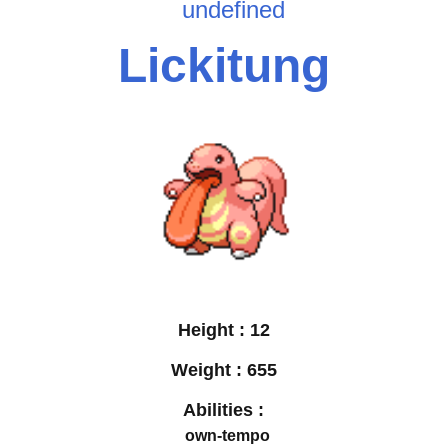
undefined
Lickitung
Height :
12
Weight :
655
Abilities :
own-tempo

++++++++

* _Task directions_:
Copy the listing over exactly, skipping the pictures it holds.

* _Answer section_:
undefined
Lickitung
Height :
12
Weight :
655
Abilities :
own-tempo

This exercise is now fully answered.